__PROVIDED RECORDS__
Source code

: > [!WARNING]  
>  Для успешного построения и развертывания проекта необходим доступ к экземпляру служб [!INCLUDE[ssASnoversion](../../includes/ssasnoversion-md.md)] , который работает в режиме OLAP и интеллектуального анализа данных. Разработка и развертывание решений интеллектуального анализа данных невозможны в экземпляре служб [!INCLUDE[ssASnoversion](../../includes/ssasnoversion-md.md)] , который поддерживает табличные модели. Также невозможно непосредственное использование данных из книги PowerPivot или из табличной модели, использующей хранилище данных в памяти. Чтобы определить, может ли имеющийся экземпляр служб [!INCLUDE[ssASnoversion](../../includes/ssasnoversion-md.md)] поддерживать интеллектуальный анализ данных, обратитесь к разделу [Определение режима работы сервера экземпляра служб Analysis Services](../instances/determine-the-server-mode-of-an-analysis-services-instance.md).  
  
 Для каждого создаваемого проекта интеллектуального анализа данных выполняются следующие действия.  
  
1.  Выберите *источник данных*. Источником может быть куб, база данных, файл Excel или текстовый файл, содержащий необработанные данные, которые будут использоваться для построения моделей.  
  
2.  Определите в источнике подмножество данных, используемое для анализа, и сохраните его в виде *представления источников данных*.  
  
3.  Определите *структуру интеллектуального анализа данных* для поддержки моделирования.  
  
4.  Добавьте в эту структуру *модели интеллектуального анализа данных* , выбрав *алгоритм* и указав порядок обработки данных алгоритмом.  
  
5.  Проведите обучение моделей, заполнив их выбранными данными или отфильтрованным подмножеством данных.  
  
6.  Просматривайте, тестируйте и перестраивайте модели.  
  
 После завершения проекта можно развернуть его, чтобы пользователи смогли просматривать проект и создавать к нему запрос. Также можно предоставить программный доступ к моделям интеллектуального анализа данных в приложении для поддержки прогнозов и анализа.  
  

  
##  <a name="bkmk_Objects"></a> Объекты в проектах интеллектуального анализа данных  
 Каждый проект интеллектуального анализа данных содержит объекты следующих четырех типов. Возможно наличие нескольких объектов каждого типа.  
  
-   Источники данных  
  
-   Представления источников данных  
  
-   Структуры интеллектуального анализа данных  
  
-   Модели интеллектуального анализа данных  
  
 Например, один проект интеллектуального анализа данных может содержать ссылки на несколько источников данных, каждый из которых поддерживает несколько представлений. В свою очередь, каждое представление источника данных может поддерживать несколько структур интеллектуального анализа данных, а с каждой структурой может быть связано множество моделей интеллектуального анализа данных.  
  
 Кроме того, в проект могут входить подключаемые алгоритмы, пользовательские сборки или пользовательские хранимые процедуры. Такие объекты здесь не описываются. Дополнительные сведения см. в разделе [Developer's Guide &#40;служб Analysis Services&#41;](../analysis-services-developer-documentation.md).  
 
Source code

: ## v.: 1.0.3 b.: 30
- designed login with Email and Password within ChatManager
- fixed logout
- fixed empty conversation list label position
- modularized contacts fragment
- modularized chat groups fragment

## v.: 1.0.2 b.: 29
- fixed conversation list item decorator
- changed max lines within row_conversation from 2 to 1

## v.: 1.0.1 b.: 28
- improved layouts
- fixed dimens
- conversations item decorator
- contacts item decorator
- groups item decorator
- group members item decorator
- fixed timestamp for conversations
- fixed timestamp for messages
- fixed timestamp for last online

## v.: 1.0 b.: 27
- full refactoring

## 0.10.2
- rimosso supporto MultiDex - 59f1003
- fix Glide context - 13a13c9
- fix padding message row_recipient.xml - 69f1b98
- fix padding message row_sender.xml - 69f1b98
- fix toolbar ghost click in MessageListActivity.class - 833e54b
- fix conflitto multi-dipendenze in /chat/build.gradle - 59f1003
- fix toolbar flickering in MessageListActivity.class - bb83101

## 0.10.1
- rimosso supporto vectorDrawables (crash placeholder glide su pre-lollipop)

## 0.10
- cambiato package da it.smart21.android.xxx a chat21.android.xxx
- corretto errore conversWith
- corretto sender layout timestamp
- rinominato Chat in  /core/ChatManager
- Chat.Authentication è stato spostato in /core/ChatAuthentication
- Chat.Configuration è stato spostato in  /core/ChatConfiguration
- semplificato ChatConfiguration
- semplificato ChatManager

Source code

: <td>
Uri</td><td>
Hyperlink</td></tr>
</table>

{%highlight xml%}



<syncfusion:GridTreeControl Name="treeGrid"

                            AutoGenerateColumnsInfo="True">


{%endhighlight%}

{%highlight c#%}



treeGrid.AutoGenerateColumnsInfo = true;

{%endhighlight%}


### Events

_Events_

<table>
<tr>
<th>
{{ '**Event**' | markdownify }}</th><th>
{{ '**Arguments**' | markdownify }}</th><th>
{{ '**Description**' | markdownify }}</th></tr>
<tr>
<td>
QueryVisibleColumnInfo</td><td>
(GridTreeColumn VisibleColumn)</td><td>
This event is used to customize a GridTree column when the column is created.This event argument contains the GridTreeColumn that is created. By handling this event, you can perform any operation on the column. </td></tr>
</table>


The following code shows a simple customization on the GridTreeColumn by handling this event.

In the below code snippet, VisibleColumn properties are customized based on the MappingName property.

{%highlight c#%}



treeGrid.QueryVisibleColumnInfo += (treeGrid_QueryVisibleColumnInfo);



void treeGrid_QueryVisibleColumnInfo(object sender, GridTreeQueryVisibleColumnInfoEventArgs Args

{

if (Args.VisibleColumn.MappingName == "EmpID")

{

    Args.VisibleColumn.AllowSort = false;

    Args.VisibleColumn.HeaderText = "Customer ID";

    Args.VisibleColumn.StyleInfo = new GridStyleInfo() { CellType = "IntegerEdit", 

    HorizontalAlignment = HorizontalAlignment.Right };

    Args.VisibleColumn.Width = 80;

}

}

__WRITTEN TASK__
Go through the material and write each line out again exactly.

__EXERCISE ANSWER__
Source code

: > [!WARNING]  
>  Для успешного построения и развертывания проекта необходим доступ к экземпляру служб [!INCLUDE[ssASnoversion](../../includes/ssasnoversion-md.md)] , который работает в режиме OLAP и интеллектуального анализа данных. Разработка и развертывание решений интеллектуального анализа данных невозможны в экземпляре служб [!INCLUDE[ssASnoversion](../../includes/ssasnoversion-md.md)] , который поддерживает табличные модели. Также невозможно непосредственное использование данных из книги PowerPivot или из табличной модели, использующей хранилище данных в памяти. Чтобы определить, может ли имеющийся экземпляр служб [!INCLUDE[ssASnoversion](../../includes/ssasnoversion-md.md)] поддерживать интеллектуальный анализ данных, обратитесь к разделу [Определение режима работы сервера экземпляра служб Analysis Services](../instances/determine-the-server-mode-of-an-analysis-services-instance.md).  
  
 Для каждого создаваемого проекта интеллектуального анализа данных выполняются следующие действия.  
  
1.  Выберите *источник данных*. Источником может быть куб, база данных, файл Excel или текстовый файл, содержащий необработанные данные, которые будут использоваться для построения моделей.  
  
2.  Определите в источнике подмножество данных, используемое для анализа, и сохраните его в виде *представления источников данных*.  
  
3.  Определите *структуру интеллектуального анализа данных* для поддержки моделирования.  
  
4.  Добавьте в эту структуру *модели интеллектуального анализа данных* , выбрав *алгоритм* и указав порядок обработки данных алгоритмом.  
  
5.  Проведите обучение моделей, заполнив их выбранными данными или отфильтрованным подмножеством данных.  
  
6.  Просматривайте, тестируйте и перестраивайте модели.  
  
 После завершения проекта можно развернуть его, чтобы пользователи смогли просматривать проект и создавать к нему запрос. Также можно предоставить программный доступ к моделям интеллектуального анализа данных в приложении для поддержки прогнозов и анализа.  
  

  
##  <a name="bkmk_Objects"></a> Объекты в проектах интеллектуального анализа данных  
 Каждый проект интеллектуального анализа данных содержит объекты следующих четырех типов. Возможно наличие нескольких объектов каждого типа.  
  
-   Источники данных  
  
-   Представления источников данных  
  
-   Структуры интеллектуального анализа данных  
  
-   Модели интеллектуального анализа данных  
  
 Например, один проект интеллектуального анализа данных может содержать ссылки на несколько источников данных, каждый из которых поддерживает несколько представлений. В свою очередь, каждое представление источника данных может поддерживать несколько структур интеллектуального анализа данных, а с каждой структурой может быть связано множество моделей интеллектуального анализа данных.  
  
 Кроме того, в проект могут входить подключаемые алгоритмы, пользовательские сборки или пользовательские хранимые процедуры. Такие объекты здесь не описываются. Дополнительные сведения см. в разделе [Developer's Guide &#40;служб Analysis Services&#41;](../analysis-services-developer-documentation.md).  
 
Source code

: ## v.: 1.0.3 b.: 30
- designed login with Email and Password within ChatManager
- fixed logout
- fixed empty conversation list label position
- modularized contacts fragment
- modularized chat groups fragment

## v.: 1.0.2 b.: 29
- fixed conversation list item decorator
- changed max lines within row_conversation from 2 to 1

## v.: 1.0.1 b.: 28
- improved layouts
- fixed dimens
- conversations item decorator
- contacts item decorator
- groups item decorator
- group members item decorator
- fixed timestamp for conversations
- fixed timestamp for messages
- fixed timestamp for last online

## v.: 1.0 b.: 27
- full refactoring

## 0.10.2
- rimosso supporto MultiDex - 59f1003
- fix Glide context - 13a13c9
- fix padding message row_recipient.xml - 69f1b98
- fix padding message row_sender.xml - 69f1b98
- fix toolbar ghost click in MessageListActivity.class - 833e54b
- fix conflitto multi-dipendenze in /chat/build.gradle - 59f1003
- fix toolbar flickering in MessageListActivity.class - bb83101

## 0.10.1
- rimosso supporto vectorDrawables (crash placeholder glide su pre-lollipop)

## 0.10
- cambiato package da it.smart21.android.xxx a chat21.android.xxx
- corretto errore conversWith
- corretto sender layout timestamp
- rinominato Chat in  /core/ChatManager
- Chat.Authentication è stato spostato in /core/ChatAuthentication
- Chat.Configuration è stato spostato in  /core/ChatConfiguration
- semplificato ChatConfiguration
- semplificato ChatManager

Source code

: <td>
Uri</td><td>
Hyperlink</td></tr>
</table>

{%highlight xml%}



<syncfusion:GridTreeControl Name="treeGrid"

                            AutoGenerateColumnsInfo="True">


{%endhighlight%}

{%highlight c#%}



treeGrid.AutoGenerateColumnsInfo = true;

{%endhighlight%}


### Events

_Events_

<table>
<tr>
<th>
{{ '**Event**' | markdownify }}</th><th>
{{ '**Arguments**' | markdownify }}</th><th>
{{ '**Description**' | markdownify }}</th></tr>
<tr>
<td>
QueryVisibleColumnInfo</td><td>
(GridTreeColumn VisibleColumn)</td><td>
This event is used to customize a GridTree column when the column is created.This event argument contains the GridTreeColumn that is created. By handling this event, you can perform any operation on the column. </td></tr>
</table>


The following code shows a simple customization on the GridTreeColumn by handling this event.

In the below code snippet, VisibleColumn properties are customized based on the MappingName property.

{%highlight c#%}



treeGrid.QueryVisibleColumnInfo += (treeGrid_QueryVisibleColumnInfo);



void treeGrid_QueryVisibleColumnInfo(object sender, GridTreeQueryVisibleColumnInfoEventArgs Args

{

if (Args.VisibleColumn.MappingName == "EmpID")

{

    Args.VisibleColumn.AllowSort = false;

    Args.VisibleColumn.HeaderText = "Customer ID";

    Args.VisibleColumn.StyleInfo = new GridStyleInfo() { CellType = "IntegerEdit", 

    HorizontalAlignment = HorizontalAlignment.Right };

    Args.VisibleColumn.Width = 80;

}

}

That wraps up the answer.